Training to perform “BMod,” as it is most affectionately known, is available to parents at community mental health clinics across the nation, as well as at local chapters of Children and Adults with Attention Hyperactive Deficit Disorder (CHADD) and Attention Deficit Disorder Association (ADDA). There is also a growing body of evidence that parents implementing BMod in the early going can in many cases significantly reduce the need for medication.1

BMod is a simple process that shapes a child’s behavior by rewarding the things he or she does right, as expected, or as directed. The rewards range from basic praise to increased privileges, to tangible rewards.
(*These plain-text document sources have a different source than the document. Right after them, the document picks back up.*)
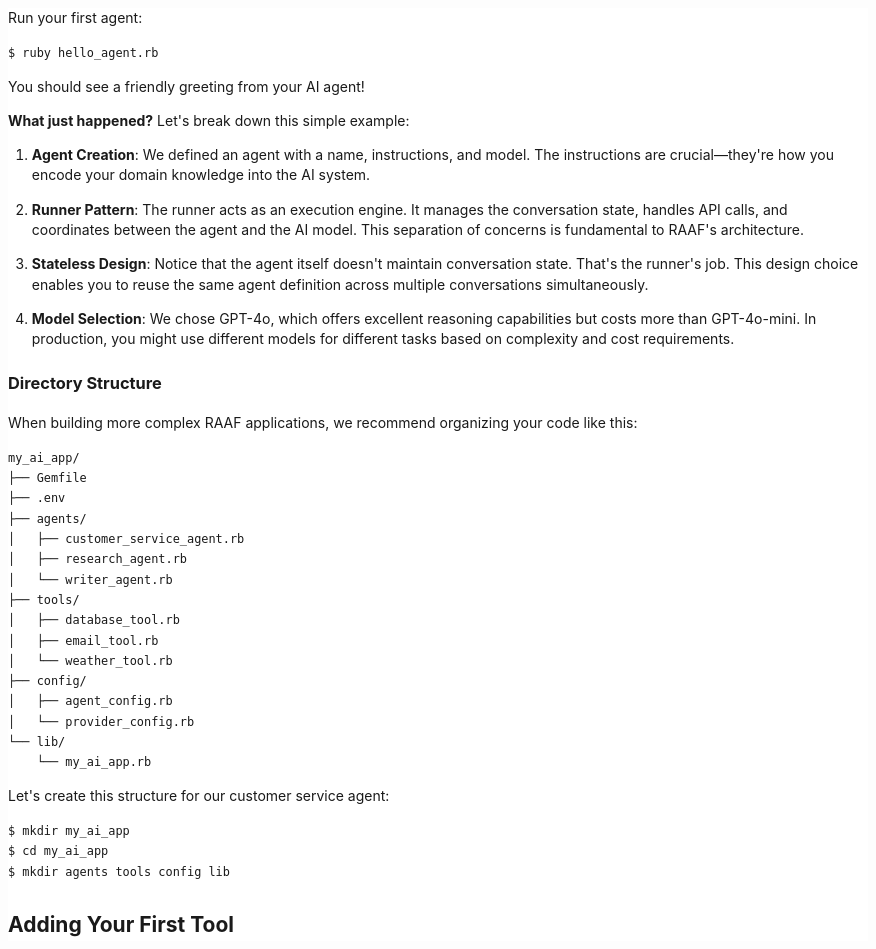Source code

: Run your first agent:

```bash
$ ruby hello_agent.rb
```

You should see a friendly greeting from your AI agent!

**What just happened?** Let's break down this simple example:

1. **Agent Creation**: We defined an agent with a name, instructions, and model. The instructions are crucial—they're how you encode your domain knowledge into the AI system.

2. **Runner Pattern**: The runner acts as an execution engine. It manages the conversation state, handles API calls, and coordinates between the agent and the AI model. This separation of concerns is fundamental to RAAF's architecture.

3. **Stateless Design**: Notice that the agent itself doesn't maintain conversation state. That's the runner's job. This design choice enables you to reuse the same agent definition across multiple conversations simultaneously.

4. **Model Selection**: We chose GPT-4o, which offers excellent reasoning capabilities but costs more than GPT-4o-mini. In production, you might use different models for different tasks based on complexity and cost requirements.

### Directory Structure

When building more complex RAAF applications, we recommend organizing your code like this:

```
my_ai_app/
├── Gemfile
├── .env
├── agents/
│   ├── customer_service_agent.rb
│   ├── research_agent.rb
│   └── writer_agent.rb
├── tools/
│   ├── database_tool.rb
│   ├── email_tool.rb
│   └── weather_tool.rb
├── config/
│   ├── agent_config.rb
│   └── provider_config.rb
└── lib/
    └── my_ai_app.rb
```

Let's create this structure for our customer service agent:

```bash
$ mkdir my_ai_app
$ cd my_ai_app
$ mkdir agents tools config lib
```

Adding Your First Tool
-----------------------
BMod can also take on a discouraging approach, using criticism and withdrawal of privileges for unacceptable behavior.1

“To understand and to properly deal with problematic behavior, you have to think about what came before it, as well as what should come after it.”

Child Mind Institute

It’s as easy as A, B, C, parents. It’s all about identifying the antecedents (triggers and self-talk), defining the behaviors (visible misbehaviors), and determining the most appropriate consequences (natural or designed, positive or negative).2

Step 1 involves defining the specific problematic behaviors in question. It or they must be both observable and measurable. What misbehaviors must be stopped?2

Step 2 involves identifying the antecedents that led to the behaviors in question. Could it have been hunger, fatigue, anxiety or some other kind of distraction? Could it have been that either or both the expectations and the consequences were not crystal clear to everyone involved? Could there have been an issue with the timing of the transition from understanding to performance? Could the conditions or circumstances involved have been too complicated? Or could the lack of choice with regard to possible behaviors have played a distracting role?2

Chances are the primary culprit is negative self-talk. To properly identify the internal dialogue, especially those statements (said or unsaid aloud), requires careful listening over time and writing them down over time.3

“I have never done this before. What happens if I fail?”

An anonymous pre-teen who ultimately avoids the task at hand altogether

Step 3 involves determining the consequences that would most motivate or encourage the desired positive behavior. Positive attention leads most often to positive behaviors. Focus in on the behaviors desired most, and ignore the rest. Then reward the positives whenever they happen.2

Key in this process is the formation of positive alternative self-talk to be used in place of negative self-talk. You must flip the old negative statements into positive ones.3

“I have never done this before, but I am sure if I plan and practice, I can do it.”

Same anonymous pre-teen choosing to use a positive self-statement before doing a new task

By using positive self-talk before taking on a new or previously difficult task, new behaviors can be forged. Positive actions come from positive affirmations. Instead of telling yourself something negative and ultimately avoiding the whole task, you build yourself up and face the task head on. 3

“When your negative thoughts control you, it becomes difficult to control your behavior responses to unpleasant situations.”

Verywell mind

What’s so different about doing behavior modification with boys? New evidence is emerging that concludes boys have more behavior problems than girls, with the difference appearing in early childhood.4

A longitudinal study of more than 10,000 children from birth to 9-years of age, showed that even as early as 3 years of age, boys were already presenting more destructive and aggressive behaviors than girls the same age. Boys tended early on to resolve their problems externally, while girls typically did so internally.4

“Studies should not be used to conclude that boys are more troublesome than girls…but as a starting point to identify at-risk children and the risk factors…as early as possible.”

Gehan Roberts

 

1 “Behavior Modification for Kids,” Carl Sherman, Ph.D.
2 “Managing Problem Behavior at Home,” Child Mind Institute.
3 “How Cognitive Behavior Modification Works,” Verywell Mind.
4 “Nature and Nurture: Why Do Boys and Girls Behave Differently?” Gehan Roberts.